Glancing toward the open door, he frowns. I understand why when he tells me about Collins counting cash from the feckin’ bratva. Cole’s return was delayed because he had to track down Jacobson, in Gage Rider’s office. We’ve finally found our traitor.
“So what happens now?”
“Jacobson doesn’t want to spook him. Collins will be a passenger in the tailing car on the way back to the airport. The driver has already been told to get trapped in traffic. Collins will miss our flight and make his own way home.”
“And then?”
“Best will handle the interrogation himself. Tomorrow.”
I swallow hard at interrogation. I’m a mob princess. I don’t need Cole to explain what will happen.
Cole’s jaw is iron. “The sooner we get home, the safer I’ll feel. Ready?”
As he holds the door for me, the heat of his body radiates through his sleeve.
We step into the corridor where I expect to find a guide as Fournier did, or maybe Gage himself.
Instead, the hall is empty. Scowling, Cole starts to head toward the service passage we used to get here, only to find that we need some sort of security card to open the door.
“I don’t think—” I say.
Before I can finish the thought, we hear a ripple of applause. A couple of people cheer over a wave of laughter. Gage Rider’s voice rises over the amusement, amplified through a microphone. “Well, ladies and gentlemen, that’s one way to win a bet.”
Sighing, Cole turns toward the gathering. He laces his fingers between mine as we walk down the hall. The gesture pulls me close to his side.
When we round the corner, we find ourselves in a large room. The walls and ceiling are painted black, which makes the space seem smaller than it is. Gage stands on a raised platform, his tuxedo shimmering in a hot white spotlight.
Beside him is a giant roulette wheel, the outer edge studded with brass nails. Instead of numbers, black and red, the disk is marked with words, twenty or more. Paddle. Ball gag. Whip.
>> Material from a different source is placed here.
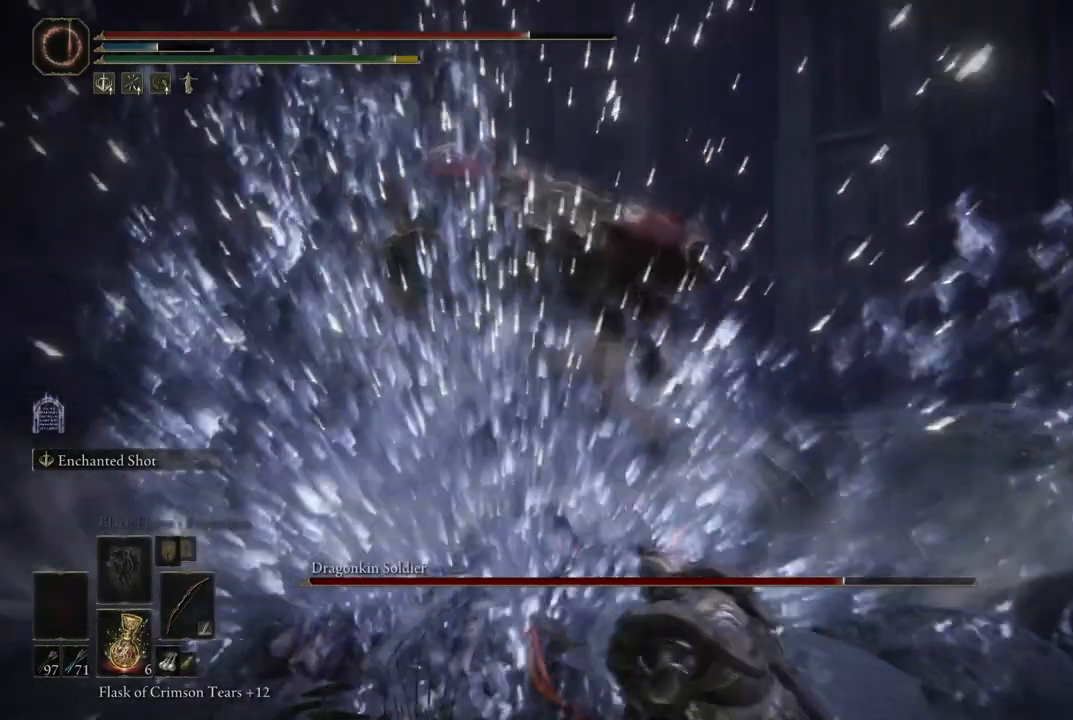
{"buttons": [], "left_stick": "down-left", "right_stick": "center", "events": [[167, "DPAD_RIGHT", "down"], [250, "DPAD_RIGHT", "up"], [467, "left_stick", "down-left"]]}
Two black-clad staff members are carrying a heavy leather chair off the stage.
A man dressed in tuxedo trousers is leaning over a woman in a school-girl outfit.
He’s holding a paddle, and she’s rubbing her arse.
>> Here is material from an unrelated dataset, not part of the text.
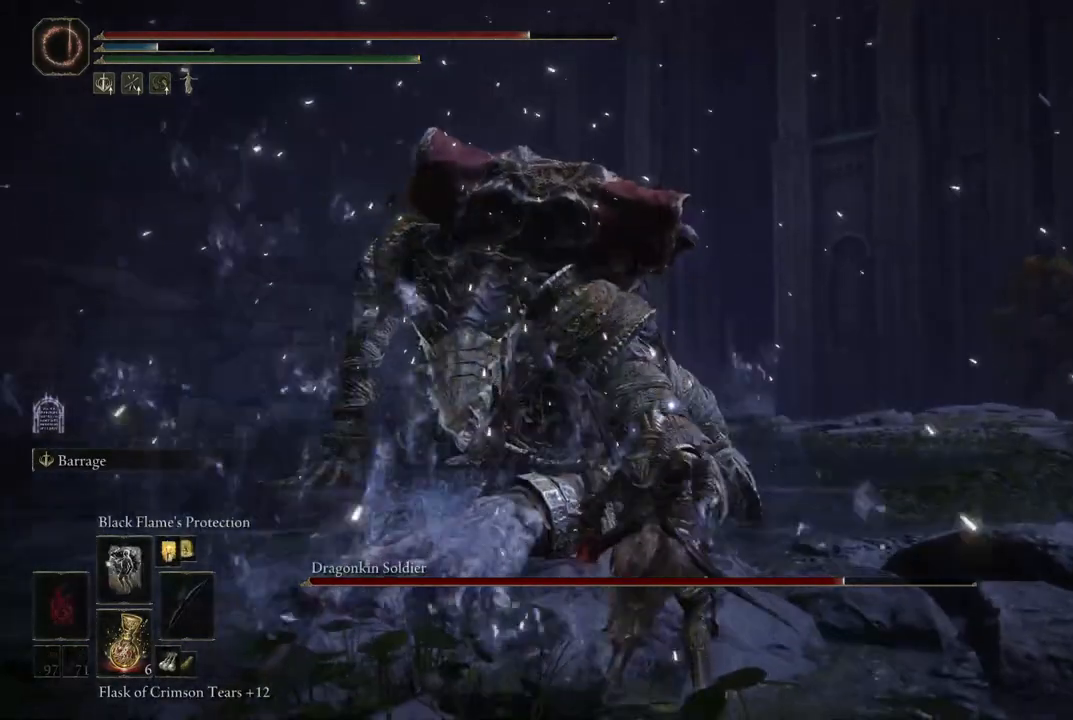
{"buttons": [], "left_stick": "down", "right_stick": "center", "events": [[17, "left_stick", "down"], [117, "B", "down"], [233, "B", "up"]]}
“Come on, honeycakes. It was all for a good cause.” He riffles a stack of bills in front of her pouting lips.
“I’ll buy you something special with our winnings. ”
Gage makes a show of checking a stack of index cards he pulls from his breast pocket. “Let’s see now… Who is our last contestant?”
Cole maneuvers me to stand in front of him. His whisper is hot in my ear. “Looks like we’ll be a few minutes.”